TEXTO SELECCIONADO.
El mandato del “único votante”

El balotaje presidencial que tendrá lugar el próximo domingo ha planteado una difícil disyuntiva en el electorado. Mucha gente razonable, de derecha, centro o izquierda, se encuentra tensionada entre su rechazo a las posiciones radicalizadas y la inexperiencia en funciones públicas de Javier Milei, por un lado, y a la posibilidad, por el otro, de que se prolonguen, por la vía de Sergio Massa, la política y los comportamientos que definieron a cuatro gobiernos de raíz kirchnerista, sobre todo en el desmanejo de la economía nacional, la desaparición de inversiones, la inseguridad y la corrupción entendida en sus más diversas modalidades, como el espionaje ilegal puesto al descubierto estos días en escalada descomunal.

Estamos así ante una vacilación legítima, en un país que merecería alternativas menos cuestionables. Es un cuadro de cuya existencia sabíamos antes del debate del domingo último y es lo que hay a días de los comicios. No es posible diseñar candidatos imaginarios mediante la inteligencia artificial: los dos que quedaron al final en la liza son resultado de elecciones libres y fruto peculiar, y más o menos inesperado, de una cultura nacional. Cuando se dice “ninguno me representa”, la derivación inmediata sería el acto de no presentarse a votar, votar en blanco o en forma nula, o mudarse a otro país, donde haya políticos empáticos, sin la carga de caracterizaciones personales y antecedentes que la sociedad aspiraría a no tener que enfrentar después de un larguísimo ciclo de desgaste emocional y energías declinantes por la obstinación de una crisis que deja sin respiro a la sociedad. Aquellos supuestos consuelos implican, sin embargo, desentenderse de la acción colectiva sin asumir compromisos personales y prepararse para vivir como extraños como si se estuviera en una nación enajenada por culpa de los demás.

Nos hallamos ante una encrucijada compleja, pues están en juego valores, dogmas y creencias e, incluso, la resignación pragmática de que la política es, al fin de cuentas, el arte de lo posible. Se trata de una elección particularmente difícil para los votantes de ambos lados del centro. Ninguno de los candidatos –conviene enfatizarlo– cumple con el formato de un ideario suficientemente extendido en la sociedad. Y recurrir a la tercera vía, que es la de lavarse las manos en tren comprensible de pretender mantenerse neutrales como ciudadanos, dejará entre no pocos de quienes la sigan un sabor amargo.

Un lector de La Nación, instando a no votar en blanco, resumió la encrucijada en estos términos: es una opción entre pasta y pollo para un vegano hambriento que sufre celiaquía. Ninguna alternativa le conforma y, en el extremo, prefiere aceptar pollo contra sus convicciones de vegano, que elegir pasta y dañar su salud.

TAREA 1. En el texto sobre el balotaje, ¿entre qué dos opciones debe elegir el vegano hambriento de la comparación que hizo un lector?
TAREA 2. Reproduce el pasaje del texto sobre el balotaje que va desde "El mandato del" hasta "en escalada descomunal.", ambas partes incluidas.
TAREA 3. Prosigue el texto sobre el balotaje a partir de su última oración.
Las líneas no guardan relación con el texto sobre el balotaje.

(Contenido transcrito de la página)

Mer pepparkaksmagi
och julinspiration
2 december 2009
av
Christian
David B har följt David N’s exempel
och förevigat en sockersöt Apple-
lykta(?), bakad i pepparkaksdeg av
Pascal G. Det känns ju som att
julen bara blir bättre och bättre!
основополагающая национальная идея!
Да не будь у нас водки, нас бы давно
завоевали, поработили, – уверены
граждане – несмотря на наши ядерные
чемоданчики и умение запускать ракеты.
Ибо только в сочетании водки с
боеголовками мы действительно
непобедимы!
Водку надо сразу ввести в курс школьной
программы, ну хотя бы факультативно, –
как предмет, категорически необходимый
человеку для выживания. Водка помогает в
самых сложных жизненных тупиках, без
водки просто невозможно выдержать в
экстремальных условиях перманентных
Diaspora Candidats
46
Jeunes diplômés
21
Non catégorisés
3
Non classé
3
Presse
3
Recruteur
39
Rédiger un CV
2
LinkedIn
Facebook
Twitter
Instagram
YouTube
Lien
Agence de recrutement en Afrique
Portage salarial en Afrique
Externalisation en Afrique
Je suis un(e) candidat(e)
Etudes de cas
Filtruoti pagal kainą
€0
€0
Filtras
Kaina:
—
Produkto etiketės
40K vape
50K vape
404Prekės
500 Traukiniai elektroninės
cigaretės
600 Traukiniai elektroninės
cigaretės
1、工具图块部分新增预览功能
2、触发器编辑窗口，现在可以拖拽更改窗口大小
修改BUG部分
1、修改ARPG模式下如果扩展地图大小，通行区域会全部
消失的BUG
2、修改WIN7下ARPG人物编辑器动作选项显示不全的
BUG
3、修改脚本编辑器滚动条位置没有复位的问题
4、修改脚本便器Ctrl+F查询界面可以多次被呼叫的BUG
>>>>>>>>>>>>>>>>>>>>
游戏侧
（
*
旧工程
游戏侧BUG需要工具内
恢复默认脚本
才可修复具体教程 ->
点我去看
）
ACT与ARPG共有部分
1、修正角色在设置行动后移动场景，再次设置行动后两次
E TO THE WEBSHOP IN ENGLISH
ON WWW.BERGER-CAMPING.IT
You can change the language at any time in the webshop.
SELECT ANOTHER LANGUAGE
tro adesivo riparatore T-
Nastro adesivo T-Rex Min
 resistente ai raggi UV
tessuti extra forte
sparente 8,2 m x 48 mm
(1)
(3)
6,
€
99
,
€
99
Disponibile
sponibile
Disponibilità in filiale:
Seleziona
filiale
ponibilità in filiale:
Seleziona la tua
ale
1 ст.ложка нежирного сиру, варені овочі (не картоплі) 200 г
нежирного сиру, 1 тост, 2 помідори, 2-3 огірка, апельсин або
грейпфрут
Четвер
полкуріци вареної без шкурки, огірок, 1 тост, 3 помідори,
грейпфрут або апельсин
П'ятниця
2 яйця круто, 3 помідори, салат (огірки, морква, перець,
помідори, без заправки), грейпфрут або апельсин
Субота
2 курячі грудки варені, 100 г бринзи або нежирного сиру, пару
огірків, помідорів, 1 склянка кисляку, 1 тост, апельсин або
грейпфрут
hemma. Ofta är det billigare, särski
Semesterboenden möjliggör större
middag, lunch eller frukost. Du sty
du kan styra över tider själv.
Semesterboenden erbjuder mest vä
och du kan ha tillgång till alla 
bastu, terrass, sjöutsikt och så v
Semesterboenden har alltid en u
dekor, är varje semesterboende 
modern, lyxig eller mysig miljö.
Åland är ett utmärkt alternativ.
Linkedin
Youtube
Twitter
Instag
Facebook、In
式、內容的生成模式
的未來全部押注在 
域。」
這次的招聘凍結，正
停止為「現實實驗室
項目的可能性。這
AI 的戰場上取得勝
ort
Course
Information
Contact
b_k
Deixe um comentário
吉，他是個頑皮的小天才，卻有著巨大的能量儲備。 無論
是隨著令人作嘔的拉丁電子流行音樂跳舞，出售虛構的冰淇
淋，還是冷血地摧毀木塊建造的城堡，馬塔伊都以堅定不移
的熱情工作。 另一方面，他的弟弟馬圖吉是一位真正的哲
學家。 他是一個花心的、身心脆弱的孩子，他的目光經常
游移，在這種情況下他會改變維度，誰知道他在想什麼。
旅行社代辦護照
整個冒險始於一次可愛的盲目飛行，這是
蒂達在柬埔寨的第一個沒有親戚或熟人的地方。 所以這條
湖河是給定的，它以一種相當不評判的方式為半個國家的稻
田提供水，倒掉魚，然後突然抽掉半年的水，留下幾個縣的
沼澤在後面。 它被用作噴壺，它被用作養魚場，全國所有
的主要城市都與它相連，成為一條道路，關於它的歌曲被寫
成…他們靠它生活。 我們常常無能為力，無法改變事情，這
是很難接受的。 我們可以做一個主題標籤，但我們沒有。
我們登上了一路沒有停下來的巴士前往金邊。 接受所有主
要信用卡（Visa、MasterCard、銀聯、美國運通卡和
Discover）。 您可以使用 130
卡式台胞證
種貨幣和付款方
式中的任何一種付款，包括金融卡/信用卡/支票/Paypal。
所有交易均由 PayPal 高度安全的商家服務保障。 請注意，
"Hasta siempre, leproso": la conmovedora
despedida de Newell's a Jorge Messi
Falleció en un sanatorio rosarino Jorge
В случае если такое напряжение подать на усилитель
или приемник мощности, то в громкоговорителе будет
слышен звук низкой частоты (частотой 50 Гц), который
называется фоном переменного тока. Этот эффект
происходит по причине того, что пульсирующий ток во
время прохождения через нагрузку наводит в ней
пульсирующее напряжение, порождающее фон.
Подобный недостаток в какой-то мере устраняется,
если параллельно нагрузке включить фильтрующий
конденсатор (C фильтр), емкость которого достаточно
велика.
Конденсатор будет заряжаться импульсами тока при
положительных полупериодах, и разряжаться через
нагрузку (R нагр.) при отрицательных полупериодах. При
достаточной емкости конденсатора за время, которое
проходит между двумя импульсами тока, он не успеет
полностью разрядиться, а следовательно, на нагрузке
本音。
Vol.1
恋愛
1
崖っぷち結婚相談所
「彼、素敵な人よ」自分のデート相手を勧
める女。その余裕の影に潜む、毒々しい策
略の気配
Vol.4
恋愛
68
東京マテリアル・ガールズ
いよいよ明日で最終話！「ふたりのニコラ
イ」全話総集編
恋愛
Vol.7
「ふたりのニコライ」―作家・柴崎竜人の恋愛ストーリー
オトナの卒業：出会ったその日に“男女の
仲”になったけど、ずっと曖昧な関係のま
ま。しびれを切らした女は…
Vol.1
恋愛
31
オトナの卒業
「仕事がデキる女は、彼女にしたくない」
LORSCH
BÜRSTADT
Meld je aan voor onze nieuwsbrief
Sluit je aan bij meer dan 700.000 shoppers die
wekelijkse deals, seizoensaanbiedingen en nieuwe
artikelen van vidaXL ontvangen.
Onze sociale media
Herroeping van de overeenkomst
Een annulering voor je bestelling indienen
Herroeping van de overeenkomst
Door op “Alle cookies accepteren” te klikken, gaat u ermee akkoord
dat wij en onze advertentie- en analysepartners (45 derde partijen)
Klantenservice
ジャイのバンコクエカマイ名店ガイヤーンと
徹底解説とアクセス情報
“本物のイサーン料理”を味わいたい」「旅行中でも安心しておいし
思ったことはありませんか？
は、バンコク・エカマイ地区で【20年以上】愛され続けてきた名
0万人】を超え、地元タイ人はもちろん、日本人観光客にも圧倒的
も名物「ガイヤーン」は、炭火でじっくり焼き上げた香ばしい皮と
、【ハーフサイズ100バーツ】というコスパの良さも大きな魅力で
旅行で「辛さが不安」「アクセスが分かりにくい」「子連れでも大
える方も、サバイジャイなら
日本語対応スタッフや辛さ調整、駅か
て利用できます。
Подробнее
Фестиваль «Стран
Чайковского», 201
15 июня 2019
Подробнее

RESULTADO 1. Entre pasta y pollo.

RESULTADO 2.
El mandato del “único votante”

El balotaje presidencial que tendrá lugar el próximo domingo ha planteado una difícil disyuntiva en el electorado. Mucha gente razonable, de derecha, centro o izquierda, se encuentra tensionada entre su rechazo a las posiciones radicalizadas y la inexperiencia en funciones públicas de Javier Milei, por un lado, y a la posibilidad, por el otro, de que se prolonguen, por la vía de Sergio Massa, la política y los comportamientos que definieron a cuatro gobiernos de raíz kirchnerista, sobre todo en el desmanejo de la economía nacional, la desaparición de inversiones, la inseguridad y la corrupción entendida en sus más diversas modalidades, como el espionaje ilegal puesto al descubierto estos días en escalada descomunal.

RESULTADO 3.
No es posible diseñar candidatos imaginarios mediante inteligencia artificial

Suele plantearse la cuestión en términos éticos y es comprensible. Nunca, que se recuerde, hemos enfrentado una competencia electoral trabajada por tantos matices inéditos. La insistencia en la expresión de que se halla en juego entre los votantes “una cuestión de piel”, sintetiza la apreciación instintiva de los desencantados para descartar las dos alternativas del balotaje, aun si lo hicieran con la cautela de taparse la nariz. Al invocar para esto valores personales irrenunciables, muchos priorizan una autopercepción: la imagen de sí mismos que quieren ver en el espejo para no ser “cancelados” por su grupo de pertenencia.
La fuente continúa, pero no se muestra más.